Quand sa meilleure amie l’avertira, "Il pue le viol", elle répondra même : "Ça me plaît" dans une des répliques les plus problématiques de ces deux premiers épisodes. L’emprise est un sujet intéressant si tant est qu’il soit raconté par un ou une artiste décidé à faire bouger les lignes. Mais les femmes sont ici filmées comme des poupées naïves, complices et "en demande", prêtes à se soumettre au moindre désir de ces messieurs. Mieux à ne vibrer qu’à travers eux : et zou quatre scènes de masturbation et autres séquences de soumission (avec asphyxie et couteau) mises en scène par un réalisateur voyeur pour qui le male gaze est visiblement le seul regard valable à l’écran.
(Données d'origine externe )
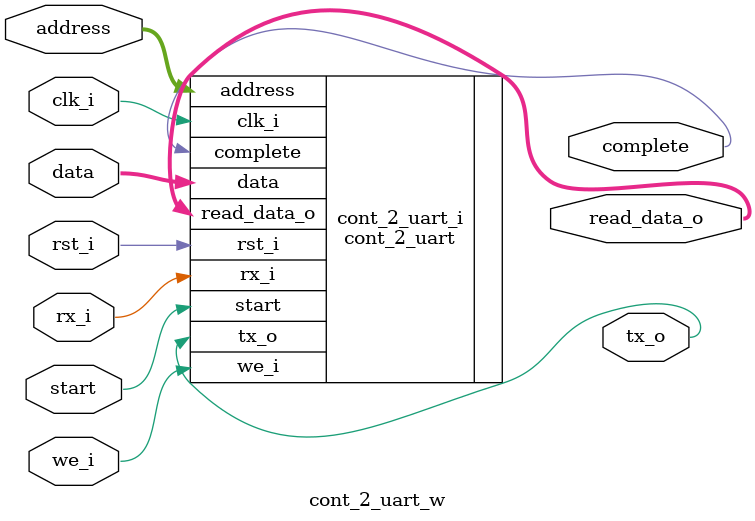
<source format=v>

module cont_2_uart_w (
clk_i, // The master clock for this module
rst_i, // Synchronous reset.
rx_i, // Incoming serial line
tx_o,  // Outgoing serial line
address, // address to send 
start,
complete, //transation complete
data,
we_i,
read_data_o);


input  wire           clk_i; // The master clock for this module
input  wire          rst_i; // Synchronous reset.
input  wire          rx_i; // Incoming serial line
output wire          tx_o;  // Outgoing serial line
input wire [12:0] address; // address to send 
input  wire start; //0->1 transmits address and opt data
output wire complete; //transation complete
input wire  [31:0] data;
input wire           we_i;
output wire [31:0] read_data_o;

    



cont_2_uart cont_2_uart_i(
   .clk_i(clk_i), // The master clock for this module
   .rst_i(rst_i), // Synchronous reset.
   .rx_i(rx_i), // Incoming serial line
   .tx_o(tx_o),  // Outgoing serial line
   .address(address), // address to send 
   .start(start), //0->1 transmits address and opt data
   .complete(complete), //transation complete
   .data(data),
   .we_i(we_i),
   .read_data_o(read_data_o) );
   
   endmodule
    
</source>
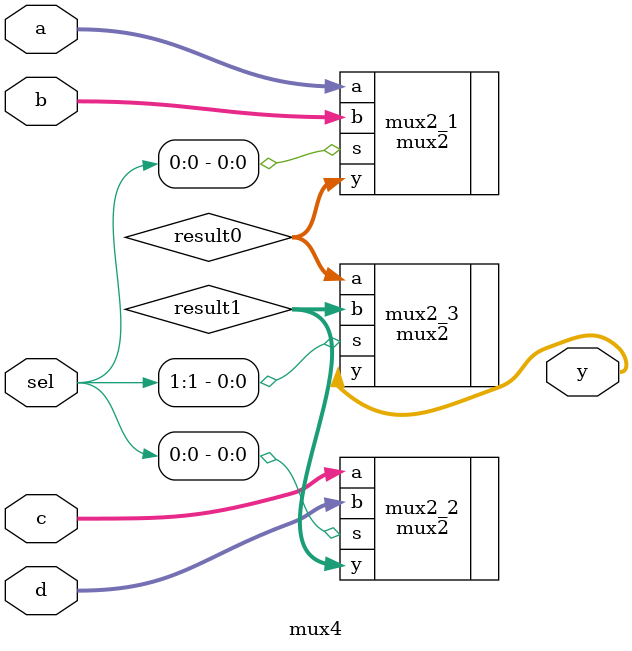
<source format=v>
`timescale 1ns / 1ps


  module mux4 #( parameter WIDTH = 32 )      //data width
  ( output [ WIDTH - 1: 0 ] y,      //output data
    input [ WIDTH - 1: 0 ] a, b, c, d ,  //input data
    input [ 1: 0 ] sel //select
  );
wire [ WIDTH - 1: 0 ] result0, result1;
mux2 mux2_1( .y( result0 ), .a( a ), .b( b ), .s( sel[ 0 ] ) );
mux2 mux2_2( .y( result1 ), .a( c ), .b( d ), .s( sel[ 0 ] ) );
mux2 mux2_3( .y( y ), .a( result0 ), .b( result1 ), .s( sel[ 1 ] ) );
endmodule

</source>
L’héroïne n’est à ce stade qu’un objet maltraité, un corps nu (ou presque) désincarné dans 80% des plans (avec focus sur les seins, les fesses…).

Mais, en 2023, comment supporter et adouber un tel parti pris ? Un artiste est responsable des images qu’il produit et qui contribuent à construire des pensées. Certes, tout spectateur adulte et mature prendra cette grotesque mascarade vide de sens avec recul mais quid des communautés de fans de The Weeknd et Lily-Rose Depp qui comptent mineurs et jeunes adultes en construction ? A-t-on envie de leur suggérer que c’est ainsi que l’amour et le sexe se vivent en 2023 ? Car quand bien même le propos s’étofferait (ou existerait tout simplement) dans les quatre épisodes suivants (Levinson a promis que les femmes reprendraient l’ascendant), le point de vue de ces premières images est masculiniste, asservissant. Lily-Rose mérite vraiment mieux.